'''
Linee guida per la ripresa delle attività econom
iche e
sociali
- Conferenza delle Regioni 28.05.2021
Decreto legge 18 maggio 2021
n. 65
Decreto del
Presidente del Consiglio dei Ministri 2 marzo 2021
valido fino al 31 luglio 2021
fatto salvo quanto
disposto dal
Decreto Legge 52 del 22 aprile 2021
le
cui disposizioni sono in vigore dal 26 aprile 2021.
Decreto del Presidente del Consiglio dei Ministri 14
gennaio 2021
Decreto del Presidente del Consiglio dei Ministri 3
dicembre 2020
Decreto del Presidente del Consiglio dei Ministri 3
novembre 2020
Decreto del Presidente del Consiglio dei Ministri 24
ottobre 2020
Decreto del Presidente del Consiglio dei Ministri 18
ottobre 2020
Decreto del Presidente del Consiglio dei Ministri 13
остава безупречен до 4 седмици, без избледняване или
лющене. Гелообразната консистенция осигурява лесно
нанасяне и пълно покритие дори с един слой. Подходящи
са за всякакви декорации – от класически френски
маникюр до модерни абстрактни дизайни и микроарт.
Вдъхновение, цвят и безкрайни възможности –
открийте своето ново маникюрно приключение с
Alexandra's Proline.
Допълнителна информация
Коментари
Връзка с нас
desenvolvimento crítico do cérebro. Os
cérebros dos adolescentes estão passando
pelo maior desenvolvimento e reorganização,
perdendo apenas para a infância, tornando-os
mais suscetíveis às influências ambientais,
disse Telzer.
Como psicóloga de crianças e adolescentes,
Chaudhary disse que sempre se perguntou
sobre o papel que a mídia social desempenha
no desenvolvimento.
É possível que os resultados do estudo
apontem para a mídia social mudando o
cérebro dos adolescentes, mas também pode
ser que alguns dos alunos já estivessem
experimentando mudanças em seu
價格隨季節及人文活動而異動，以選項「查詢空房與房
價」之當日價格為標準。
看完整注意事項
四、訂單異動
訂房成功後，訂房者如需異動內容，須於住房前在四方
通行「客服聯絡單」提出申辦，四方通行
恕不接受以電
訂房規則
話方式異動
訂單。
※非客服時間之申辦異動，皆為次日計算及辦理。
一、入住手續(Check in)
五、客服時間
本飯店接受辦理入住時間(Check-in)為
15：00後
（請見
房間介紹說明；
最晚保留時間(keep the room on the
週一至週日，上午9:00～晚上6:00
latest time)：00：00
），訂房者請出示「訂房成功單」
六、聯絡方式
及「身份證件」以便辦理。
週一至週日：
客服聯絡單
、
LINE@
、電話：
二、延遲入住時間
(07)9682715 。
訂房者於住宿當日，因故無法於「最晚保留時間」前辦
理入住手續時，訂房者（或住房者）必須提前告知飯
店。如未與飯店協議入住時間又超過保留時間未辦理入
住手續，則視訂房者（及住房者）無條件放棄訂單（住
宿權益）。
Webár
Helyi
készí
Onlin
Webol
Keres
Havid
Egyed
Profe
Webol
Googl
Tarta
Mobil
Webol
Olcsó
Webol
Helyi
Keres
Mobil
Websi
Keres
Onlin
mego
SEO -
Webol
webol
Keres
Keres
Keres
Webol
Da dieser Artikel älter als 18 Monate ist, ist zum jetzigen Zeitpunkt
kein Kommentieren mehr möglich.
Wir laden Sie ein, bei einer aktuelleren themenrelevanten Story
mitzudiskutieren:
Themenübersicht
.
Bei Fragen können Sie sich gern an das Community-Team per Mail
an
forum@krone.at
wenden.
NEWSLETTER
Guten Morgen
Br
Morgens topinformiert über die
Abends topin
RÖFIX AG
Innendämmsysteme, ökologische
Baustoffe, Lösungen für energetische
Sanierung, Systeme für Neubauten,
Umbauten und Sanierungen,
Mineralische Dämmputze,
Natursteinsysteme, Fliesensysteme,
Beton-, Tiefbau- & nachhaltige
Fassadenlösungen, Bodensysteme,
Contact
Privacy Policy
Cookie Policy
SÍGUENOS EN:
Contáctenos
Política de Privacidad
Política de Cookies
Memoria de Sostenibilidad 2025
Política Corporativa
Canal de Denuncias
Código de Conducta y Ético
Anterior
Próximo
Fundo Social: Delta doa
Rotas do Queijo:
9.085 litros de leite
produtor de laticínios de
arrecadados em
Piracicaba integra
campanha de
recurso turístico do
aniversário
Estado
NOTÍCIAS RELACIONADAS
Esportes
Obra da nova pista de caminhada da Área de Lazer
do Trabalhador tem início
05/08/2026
'''
◆ **What you are asked to do**: Return every record, leaving each line exactly as it was given.

◆ **Answer section**:
Linee guida per la ripresa delle attività econom
iche e
sociali
- Conferenza delle Regioni 28.05.2021
Decreto legge 18 maggio 2021
n. 65
Decreto del
Presidente del Consiglio dei Ministri 2 marzo 2021
valido fino al 31 luglio 2021
fatto salvo quanto
disposto dal
Decreto Legge 52 del 22 aprile 2021
le
cui disposizioni sono in vigore dal 26 aprile 2021.
Decreto del Presidente del Consiglio dei Ministri 14
gennaio 2021
Decreto del Presidente del Consiglio dei Ministri 3
dicembre 2020
Decreto del Presidente del Consiglio dei Ministri 3
novembre 2020
Decreto del Presidente del Consiglio dei Ministri 24
ottobre 2020
Decreto del Presidente del Consiglio dei Ministri 18
ottobre 2020
Decreto del Presidente del Consiglio dei Ministri 13
остава безупречен до 4 седмици, без избледняване или
лющене. Гелообразната консистенция осигурява лесно
нанасяне и пълно покритие дори с един слой. Подходящи
са за всякакви декорации – от класически френски
маникюр до модерни абстрактни дизайни и микроарт.
Вдъхновение, цвят и безкрайни възможности –
открийте своето ново маникюрно приключение с
Alexandra's Proline.
Допълнителна информация
Коментари
Връзка с нас
desenvolvimento crítico do cérebro. Os
cérebros dos adolescentes estão passando
pelo maior desenvolvimento e reorganização,
perdendo apenas para a infância, tornando-os
mais suscetíveis às influências ambientais,
disse Telzer.
Como psicóloga de crianças e adolescentes,
Chaudhary disse que sempre se perguntou
sobre o papel que a mídia social desempenha
no desenvolvimento.
É possível que os resultados do estudo
apontem para a mídia social mudando o
cérebro dos adolescentes, mas também pode
ser que alguns dos alunos já estivessem
experimentando mudanças em seu
價格隨季節及人文活動而異動，以選項「查詢空房與房
價」之當日價格為標準。
看完整注意事項
四、訂單異動
訂房成功後，訂房者如需異動內容，須於住房前在四方
通行「客服聯絡單」提出申辦，四方通行
恕不接受以電
訂房規則
話方式異動
訂單。
※非客服時間之申辦異動，皆為次日計算及辦理。
一、入住手續(Check in)
五、客服時間
本飯店接受辦理入住時間(Check-in)為
15：00後
（請見
房間介紹說明；
最晚保留時間(keep the room on the
週一至週日，上午9:00～晚上6:00
latest time)：00：00
），訂房者請出示「訂房成功單」
六、聯絡方式
及「身份證件」以便辦理。
週一至週日：
客服聯絡單
、
LINE@
、電話：
二、延遲入住時間
(07)9682715 。
訂房者於住宿當日，因故無法於「最晚保留時間」前辦
理入住手續時，訂房者（或住房者）必須提前告知飯
店。如未與飯店協議入住時間又超過保留時間未辦理入
住手續，則視訂房者（及住房者）無條件放棄訂單（住
宿權益）。
Webár
Helyi
készí
Onlin
Webol
Keres
Havid
Egyed
Profe
Webol
Googl
Tarta
Mobil
Webol
Olcsó
Webol
Helyi
Keres
Mobil
Websi
Keres
Onlin
mego
SEO -
Webol
webol
Keres
Keres
Keres
Webol
Da dieser Artikel älter als 18 Monate ist, ist zum jetzigen Zeitpunkt
kein Kommentieren mehr möglich.
Wir laden Sie ein, bei einer aktuelleren themenrelevanten Story
mitzudiskutieren:
Themenübersicht
.
Bei Fragen können Sie sich gern an das Community-Team per Mail
an
forum@krone.at
wenden.
NEWSLETTER
Guten Morgen
Br
Morgens topinformiert über die
Abends topin
RÖFIX AG
Innendämmsysteme, ökologische
Baustoffe, Lösungen für energetische
Sanierung, Systeme für Neubauten,
Umbauten und Sanierungen,
Mineralische Dämmputze,
Natursteinsysteme, Fliesensysteme,
Beton-, Tiefbau- & nachhaltige
Fassadenlösungen, Bodensysteme,
Contact
Privacy Policy
Cookie Policy
SÍGUENOS EN:
Contáctenos
Política de Privacidad
Política de Cookies
Memoria de Sostenibilidad 2025
Política Corporativa
Canal de Denuncias
Código de Conducta y Ético
Anterior
Próximo
Fundo Social: Delta doa
Rotas do Queijo:
9.085 litros de leite
produtor de laticínios de
arrecadados em
Piracicaba integra
campanha de
recurso turístico do
aniversário
Estado
NOTÍCIAS RELACIONADAS
Esportes
Obra da nova pista de caminhada da Área de Lazer
do Trabalhador tem início
05/08/2026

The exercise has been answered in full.